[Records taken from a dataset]
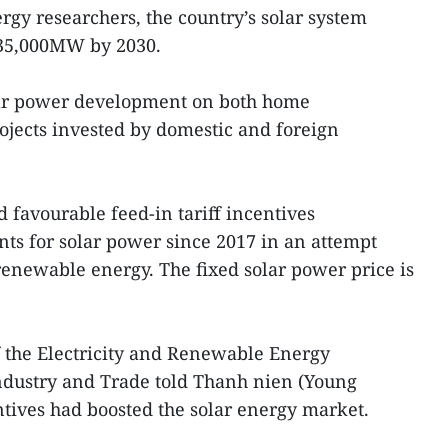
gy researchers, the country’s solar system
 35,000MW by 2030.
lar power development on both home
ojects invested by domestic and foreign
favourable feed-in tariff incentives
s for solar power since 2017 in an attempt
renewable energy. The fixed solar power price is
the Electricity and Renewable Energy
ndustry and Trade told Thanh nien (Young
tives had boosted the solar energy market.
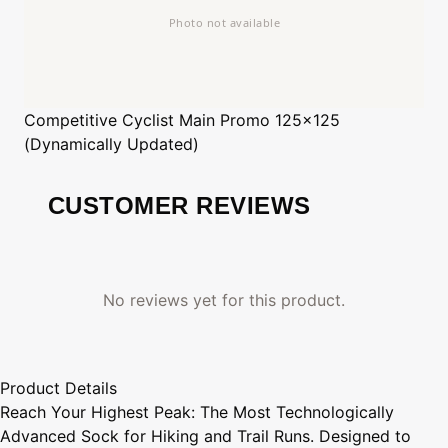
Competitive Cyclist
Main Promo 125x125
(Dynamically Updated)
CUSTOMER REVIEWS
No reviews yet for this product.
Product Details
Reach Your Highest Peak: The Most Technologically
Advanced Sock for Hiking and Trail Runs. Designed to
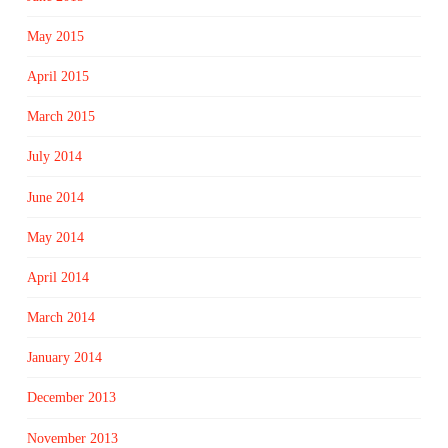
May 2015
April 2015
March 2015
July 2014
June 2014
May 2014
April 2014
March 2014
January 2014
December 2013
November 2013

* * *

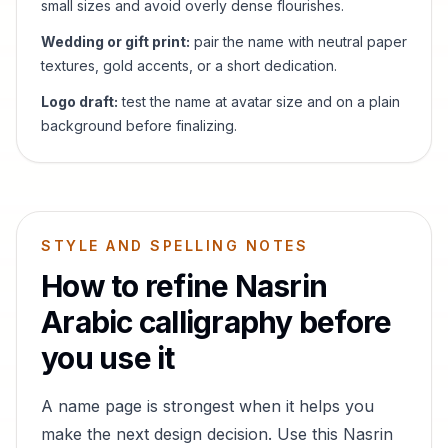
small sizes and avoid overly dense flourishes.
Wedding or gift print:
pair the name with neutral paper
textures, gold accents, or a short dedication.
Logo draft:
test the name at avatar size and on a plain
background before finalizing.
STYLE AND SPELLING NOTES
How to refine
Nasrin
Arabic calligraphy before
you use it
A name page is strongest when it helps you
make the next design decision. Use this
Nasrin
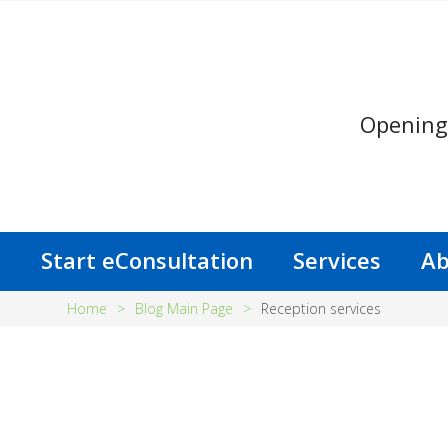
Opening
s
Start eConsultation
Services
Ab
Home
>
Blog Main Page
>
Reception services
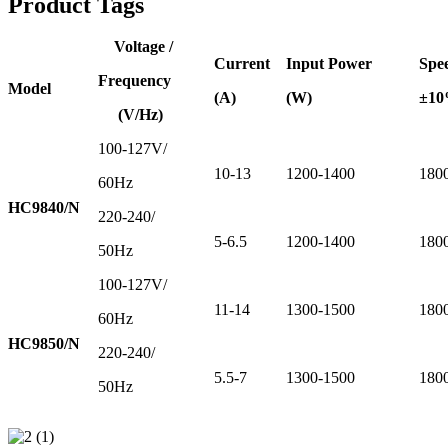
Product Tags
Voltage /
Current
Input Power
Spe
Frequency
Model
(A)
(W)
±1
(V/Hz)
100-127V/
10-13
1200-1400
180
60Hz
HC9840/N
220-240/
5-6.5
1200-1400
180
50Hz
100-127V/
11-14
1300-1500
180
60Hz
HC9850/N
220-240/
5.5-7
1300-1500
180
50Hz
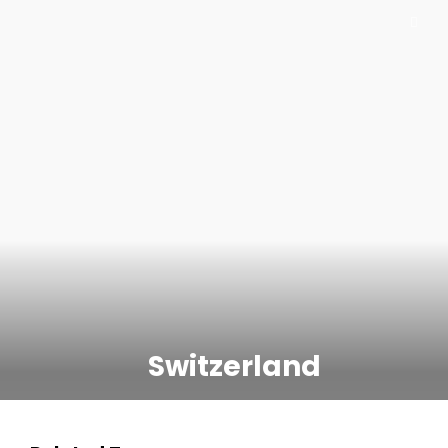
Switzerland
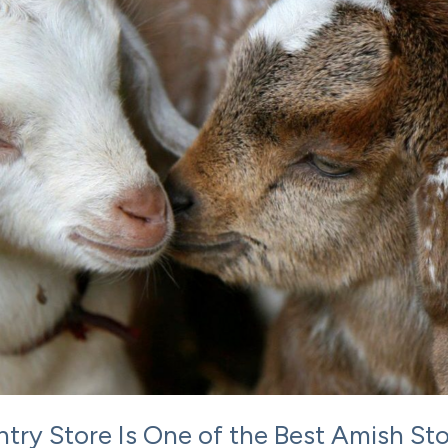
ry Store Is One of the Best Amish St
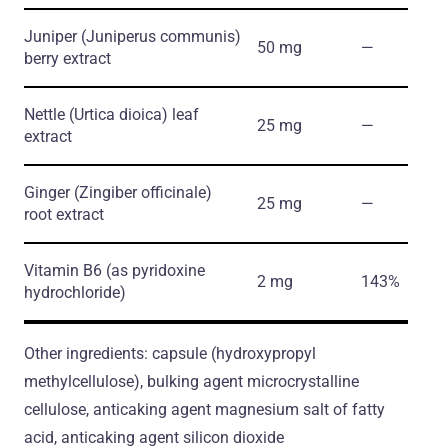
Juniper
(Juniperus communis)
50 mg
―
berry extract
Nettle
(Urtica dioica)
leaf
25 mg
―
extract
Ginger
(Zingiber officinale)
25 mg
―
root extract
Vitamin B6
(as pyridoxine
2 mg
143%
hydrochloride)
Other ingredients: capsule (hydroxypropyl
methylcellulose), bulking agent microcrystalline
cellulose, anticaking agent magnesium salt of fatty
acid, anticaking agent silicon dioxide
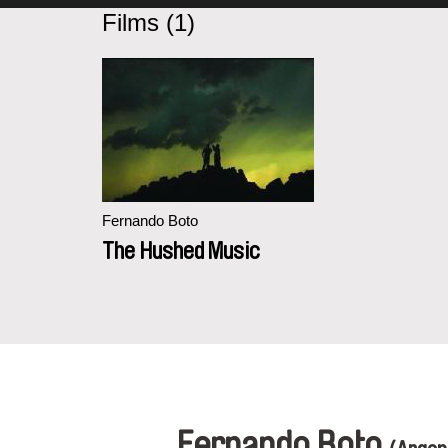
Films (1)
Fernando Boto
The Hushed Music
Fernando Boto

--

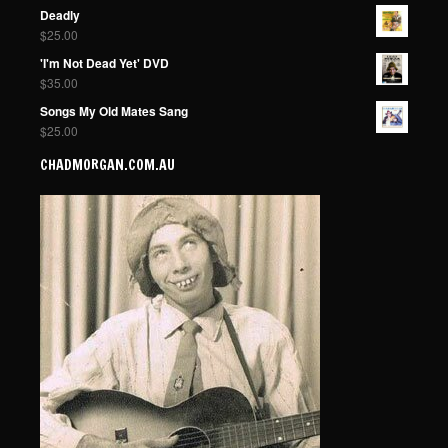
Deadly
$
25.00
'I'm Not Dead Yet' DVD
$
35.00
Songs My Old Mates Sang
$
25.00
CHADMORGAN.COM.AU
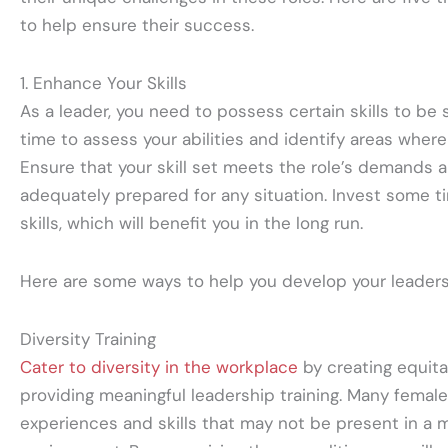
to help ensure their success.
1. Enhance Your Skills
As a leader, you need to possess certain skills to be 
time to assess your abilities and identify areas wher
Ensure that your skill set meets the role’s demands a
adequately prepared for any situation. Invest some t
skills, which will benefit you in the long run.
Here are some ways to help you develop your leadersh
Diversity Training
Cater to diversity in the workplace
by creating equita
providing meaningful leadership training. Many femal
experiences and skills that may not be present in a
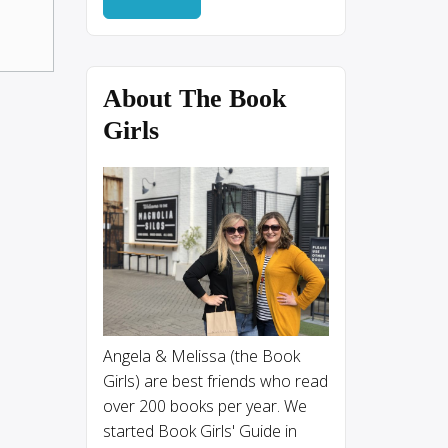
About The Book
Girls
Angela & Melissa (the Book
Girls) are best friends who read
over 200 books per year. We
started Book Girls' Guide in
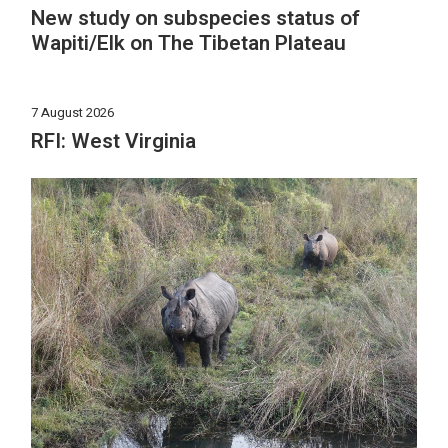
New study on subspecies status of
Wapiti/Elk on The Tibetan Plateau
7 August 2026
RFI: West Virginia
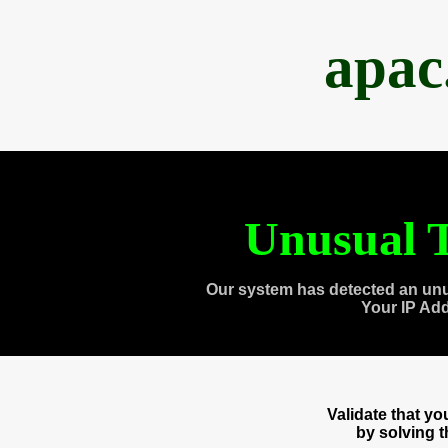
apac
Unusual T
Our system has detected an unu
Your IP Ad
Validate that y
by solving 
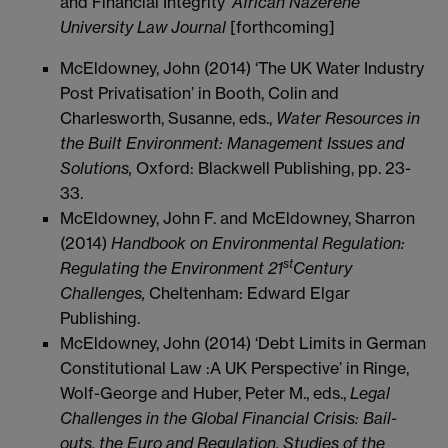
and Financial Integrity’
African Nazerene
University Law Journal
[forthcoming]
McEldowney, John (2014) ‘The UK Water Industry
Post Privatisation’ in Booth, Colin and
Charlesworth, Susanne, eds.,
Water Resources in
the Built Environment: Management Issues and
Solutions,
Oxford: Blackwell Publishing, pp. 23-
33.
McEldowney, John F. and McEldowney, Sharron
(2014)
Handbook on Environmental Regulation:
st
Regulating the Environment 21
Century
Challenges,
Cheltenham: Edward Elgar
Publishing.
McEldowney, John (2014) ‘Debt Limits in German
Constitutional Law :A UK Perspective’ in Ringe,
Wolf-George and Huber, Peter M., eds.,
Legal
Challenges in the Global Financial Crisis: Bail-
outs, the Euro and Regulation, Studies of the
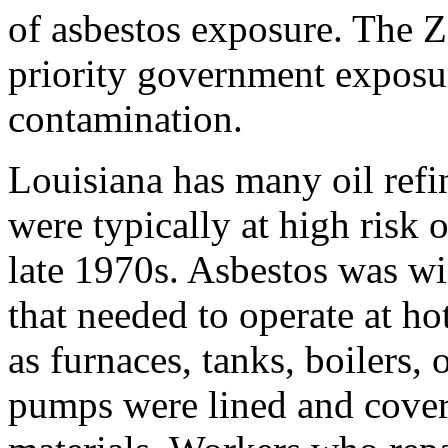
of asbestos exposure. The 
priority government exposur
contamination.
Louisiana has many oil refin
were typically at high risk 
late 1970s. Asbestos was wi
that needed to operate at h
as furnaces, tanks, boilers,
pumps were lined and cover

- [Task]:
Please lay out the part of the records that opens with the line containing "Product Tags" and closes with the line containing "acid, anticaking agent silicon dioxide" as a JSON list of strings, one string per line, with blank lines and the pictures left out.

- [Worked solution]:
[
  "Product Tags",
  "Voltage /",
  "Current",
  "Input Power",
  "Spe",
  "Frequency",
  "Model",
  "(A)",
  "(W)",
  "±1",
  "(V/Hz)",
  "100-127V/",
  "10-13",
  "1200-1400",
  "180",
  "60Hz",
  "HC9840/N",
  "220-240/",
  "5-6.5",
  "1200-1400",
  "180",
  "50Hz",
  "100-127V/",
  "11-14",
  "1300-1500",
  "180",
  "60Hz",
  "HC9850/N",
  "220-240/",
  "5.5-7",
  "1300-1500",
  "180",
  "50Hz",
  "Switzerland",
  "ry Store Is One of the Best Amish St",
  "Juniper",
  "(Juniperus communis)",
  "50 mg",
  "―",
  "berry extract",
  "Nettle",
  "(Urtica dioica)",
  "leaf",
  "25 mg",
  "―",
  "extract",
  "Ginger",
  "(Zingiber officinale)",
  "25 mg",
  "―",
  "root extract",
  "Vitamin B6",
  "(as pyridoxine",
  "2 mg",
  "143%",
  "hydrochloride)",
  "Other ingredients: capsule (hydroxypropyl",
  "methylcellulose), bulking agent microcrystalline",
  "cellulose, anticaking agent magnesium salt of fatty",
  "acid, anticaking agent silicon dioxide"
]